In a tight cluster of statements this week, India’s top leadership sent an unmistakable strategic message to Pakistan. Defence Minister Rajnath Singh warned that any misadventure would invite a response capable of “changing history and geography,” while Army Chief General Upendra Dwivedi said the restraint shown during Operation Sindoor would not be repeated if cross-border state-sponsored terrorism continued. The Air Force Chief, while highlighting Pakistan’s losses and ridiculing their fake claims, reiterated both the reach and capability of the IAF’s deep and precision strike capability. Together, these statements, when seen in the light of politico-military strategic messaging, show clarity in both capability and resolve to reinforce deterrence by domination and denial, and decisive, unparalleled punishment to the aggressor if any misadventure takes place. A meek response followed from Pakistan’s Defence Minister – “Pakistan was keeping its guard and watching the situation, after the earlier rhetoric statements of its Chief and PM, energised by recent US back patting. The nuclear failed card is again on display after its repeated bogie in recent times. It does NOT deter India.

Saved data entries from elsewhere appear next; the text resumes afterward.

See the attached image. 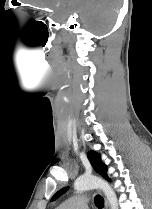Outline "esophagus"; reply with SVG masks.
<instances>
[{
    "mask_svg": "<svg viewBox=\"0 0 152 209\" xmlns=\"http://www.w3.org/2000/svg\"><path fill=\"white\" fill-rule=\"evenodd\" d=\"M105 209H109L107 201H105Z\"/></svg>",
    "mask_w": 152,
    "mask_h": 209,
    "instance_id": "1",
    "label": "esophagus"
}]
</instances>
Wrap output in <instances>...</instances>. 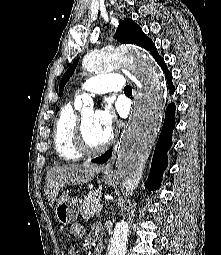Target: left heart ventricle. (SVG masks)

Strategic communication is an appendage to Deterrence (others being Political Will and Military Capability). India’s current signalling is not about provocation but about credibility that cross-border terrorism will invite decisive and multidomain responses. The deterrence construct is now deterrence by denial and domination. However, a more professional military language equally hard-hitting would have been preferred by the Military, as the present one has a political tenor traditionally associated with Pakistan. As regards the nuclear placard, it is Pakistan’s deterrence foundational construct. Pakistan’s nuclear card has lost its bite precisely because India has fused precision, pre-emptive strike, and political will into a credible deterrent framework. Cold Strike can be a reality if India focuses more on action than words or past laurels. Nuclear card is not for warfighting. No adversary can be taken lightly or equated to the past status. No two wars have been or will be the same.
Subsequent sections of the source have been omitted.